XOR of three values

What is the simplest way to do a three-way exclusive OR?

In other words, I have three values, and I want a statement that evaluates to true IFF only one of the three values is true.

So far, this is what I've come up with:

((a ^ b) && (a ^ c) && !(b && c)) || ((b ^ a) && (b ^ c) && !(a && c)) || ((c ^ a) && (c ^ b) && !(a && b))

Is there something simpler to do the same thing?

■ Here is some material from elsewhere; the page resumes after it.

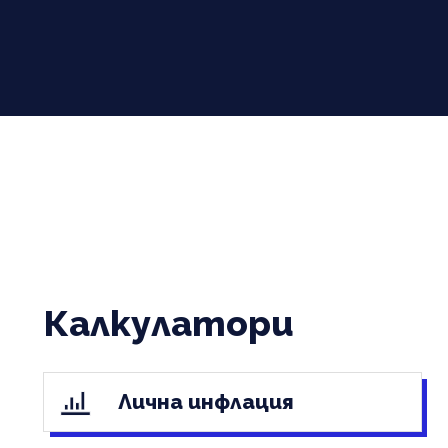
Калкулатори
Лична инфлация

Here's the proof that the above accomplishes the task:

a = true; b = true; c = true
((a ^ b) && (a ^ c) && !(b && c)) || ((b ^ a) && (b ^ c) && !(a && c)) || ((c ^ a) && (c ^ b) && !(a && b))
=> false

a = true; b = true; c = false
((a ^ b) && (a ^ c) && !(b && c)) || ((b ^ a) && (b ^ c) && !(a && c)) || ((c ^ a) && (c ^ b) && !(a && b))
=> false

a = true; b = false; c = true
((a ^ b) && (a ^ c) && !(b && c)) || ((b ^ a) && (b ^ c) && !(a && c)) || ((c ^ a) && (c ^ b) && !(a && b))
=> false

a = true; b = false; c = false
((a ^ b) && (a ^ c) && !(b && c)) || ((b ^ a) && (b ^ c) && !(a && c)) || ((c ^ a) && (c ^ b) && !(a && b))
=> true

a = false; b = true; c = true
((a ^ b) && (a ^ c) && !(b && c)) || ((b ^ a) && (b ^ c) && !(a && c)) || ((c ^ a) && (c ^ b) && !(a && b))
=> false

a = false; b = true; c = false
((a ^ b) && (a ^ c) && !(b && c)) || ((b ^ a) && (b ^ c) && !(a && c)) || ((c ^ a) && (c ^ b) && !(a && b))
=> true

a = false; b = false; c = true
((a ^ b) && (a ^ c) && !(b && c)) || ((b ^ a) && (b ^ c) && !(a && c)) || ((c ^ a) && (c ^ b) && !(a && b))
=> true

a = false; b = false; c = false
((a ^ b) && (a ^ c) && !(b && c)) || ((b ^ a) && (b ^ c) && !(a && c)) || ((c ^ a) && (c ^ b) && !(a && b))
=> false